Flashes of the attack started coming back to him, the overwhelming sense of helplessness; the incredibly powerful blows, and the repeated deep, lashing cuts. Then the image from street level, the side of his face so impossibly heavy as he lay hopeless and beaten, the white man who put himself between unimaginable horror and Darryl's boys, who placed himself willingly in front of an unbelievably gruesome death to only maybe save the boys, buy them enough time to run. Did he even know that the boys were okay? That he'd saved them? Could he tell that he had saved them before he died?
"The man…white man…"
"They got him here too, down the hall," Charlene said as the nurse finished reading some gauges and fluffed the pillow behind Darryl so he could halfway sit up. "He's in a bad way, tho. Lot worse off than you. They say probably he gonna die."
"Saved them…saved the boys…I wasn't…couldn't…"
"Shh," Charlene came and took his hand as the nurse left the room. The boys moved tentatively close. "Baby, that shit was crazy. You lucky to be alive. You did all you could. Wasn't no stopping that thing. Even the man from the paper, he said so. And the boys, they're fine. We can all just pray for that man. "
Darryl nodded, and again despite the intense pain he hugged his boys and his wife to him. Then, for the first time in his life he prayed for someone other than his family.
A week later, Darryl went to knock even though the door was open. Inside looked similar to what he'd awoken to last week: a hospital room with family hovering heavily around a man covered in bandages and attached with myriad tubes to humming equipment. Balancing his weight with a cane, Darryl went to knock again when a woman who seemed to be the man's wife saw him and motioned him to enter. Darryl waited for a moment, somewhat unsure of himself, his good leg not feeling too sturdy itself.
There was a silent exchange. The woman gathered a young boy and girl and shepherded them from the room. Darryl made direct eye contact with the man for the second time in his life but only to the man's un-bandaged eye which was rheumy and splotched with red. He really didn't know what to say so he just stood for a minute thinking maybe the man was tired, maybe he would drift off to sleep, Darryl could come back later. But then the man seemed to be motioning him over with the un-bandaged fingers on one hand, just a tiny flicking. Darryl moved closer. The man was pointing to the water so Darryl reached for it then realizing the man could not lift his arm Darryl offered him the straw. After a few sips Darryl set the cup back onto the tray.

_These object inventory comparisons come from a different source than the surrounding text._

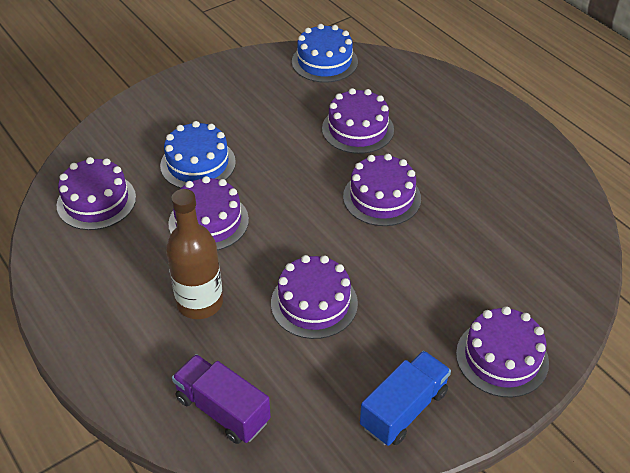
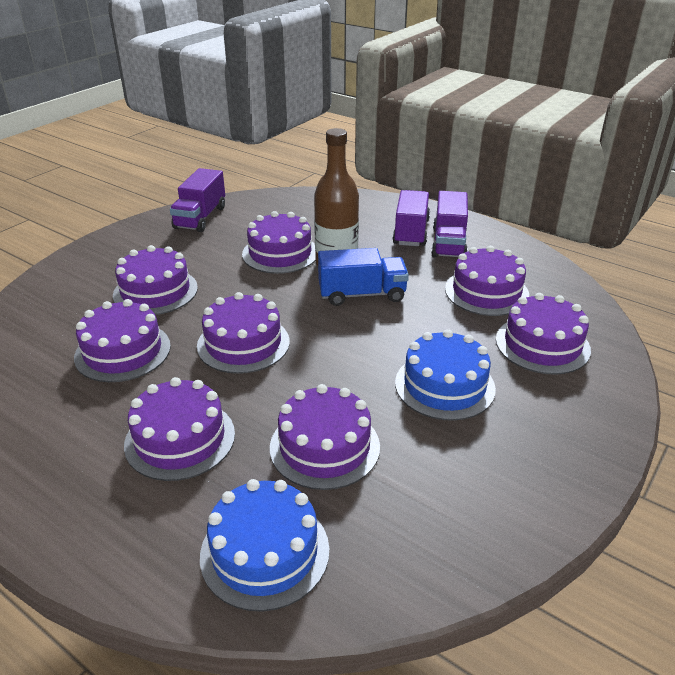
purple cake: 6 -> 8
purple truck: 1 -> 3

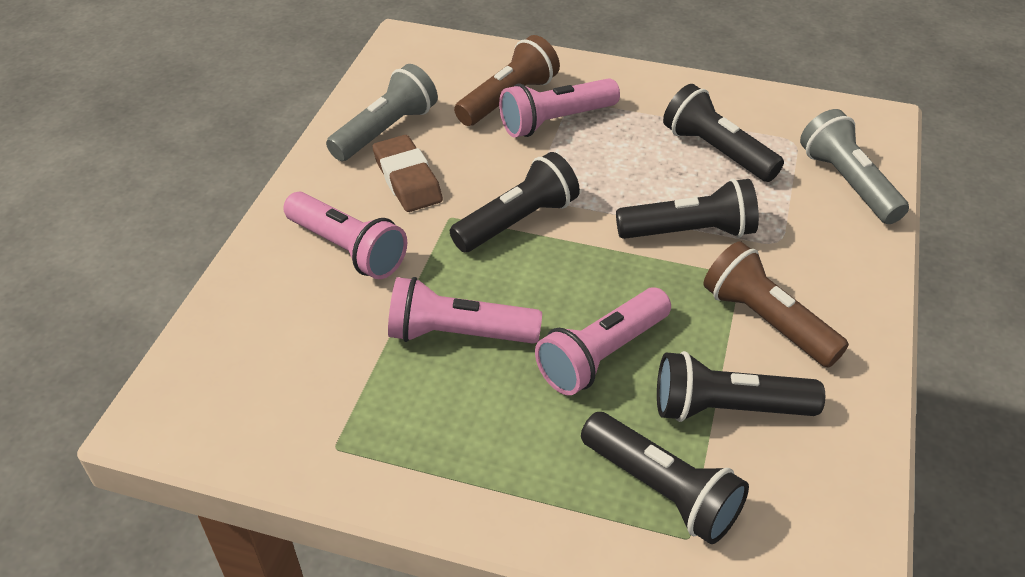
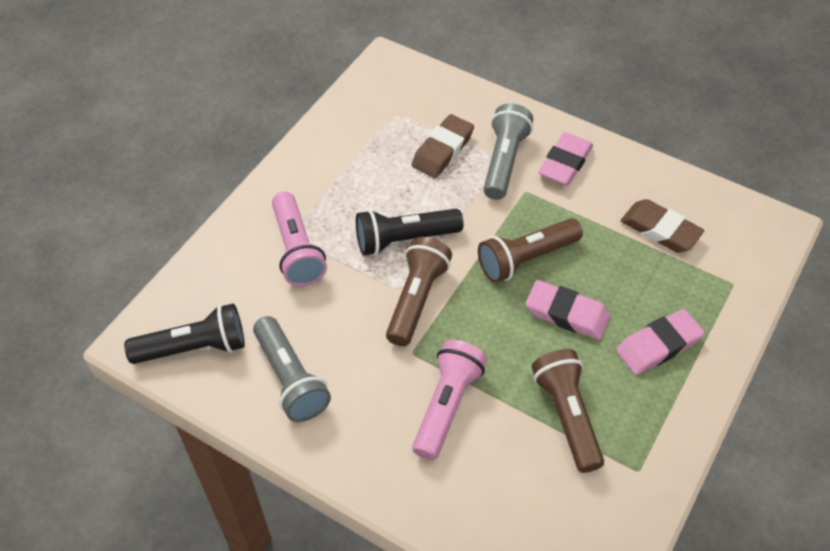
black flashlight: 5 -> 2
brown eraser: 1 -> 2
brown flashlight: 2 -> 3
pink eraser: 0 -> 3
pink flashlight: 4 -> 2

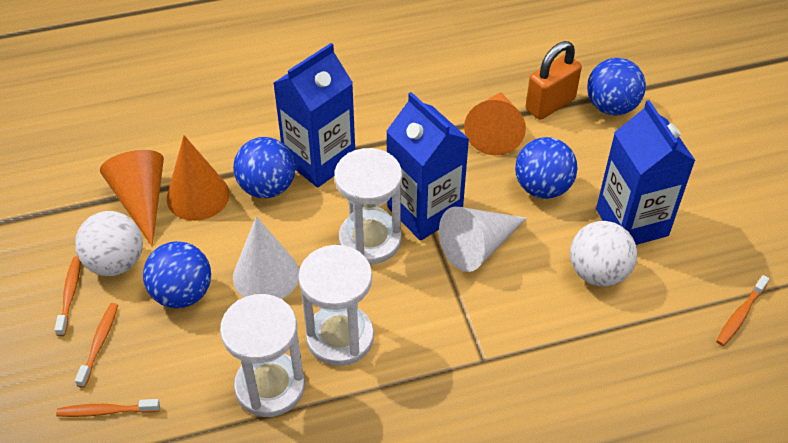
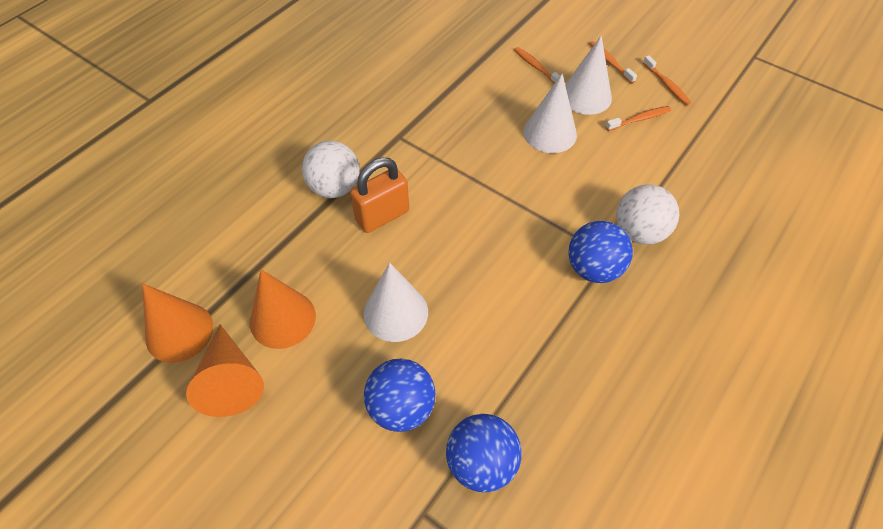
blue ball: 4 -> 3
blue carton: 3 -> 0
white cone: 2 -> 3
white hourglass: 3 -> 0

Somberly, Darryl mumbled: "You…I need…I need to thank you. You saved them. Saved my boys' life."
The man nodded, best he could, mostly with one eyelid.

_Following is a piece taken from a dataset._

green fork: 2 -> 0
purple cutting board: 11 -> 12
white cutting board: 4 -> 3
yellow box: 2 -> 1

"Bravest thing I ever seen. Don't really know what to say about it." They were still for a moment, only the rhythmic sounds of the equipment and occasional release of pressured air breaking their peace. "Can't ever repay it, never. Never could. Could fix your car for you, free of charge, your pick-up, you ever have a problem with it. 'Bout all I could offer."
Again the man made the slightest nod of recognition, then suddenly did seem to drift off to sleep.
Darryl stood for a minute. He leaned over and squeezed the unconscious man's hand, feeling suddenly very self-conscious himself, checking to be sure the man's wife and children had not returned to the room. He stood for another minute, then went to leave, paused and turned back. Taking his wallet from his back pocket, he removed a carefully folded bill from the back of it; a fifty; the old one, series 1933-C. Darryl placed one corner of the tight-pressed bill carefully under a vase of flowers beside the man's bed and quietly walked from the room.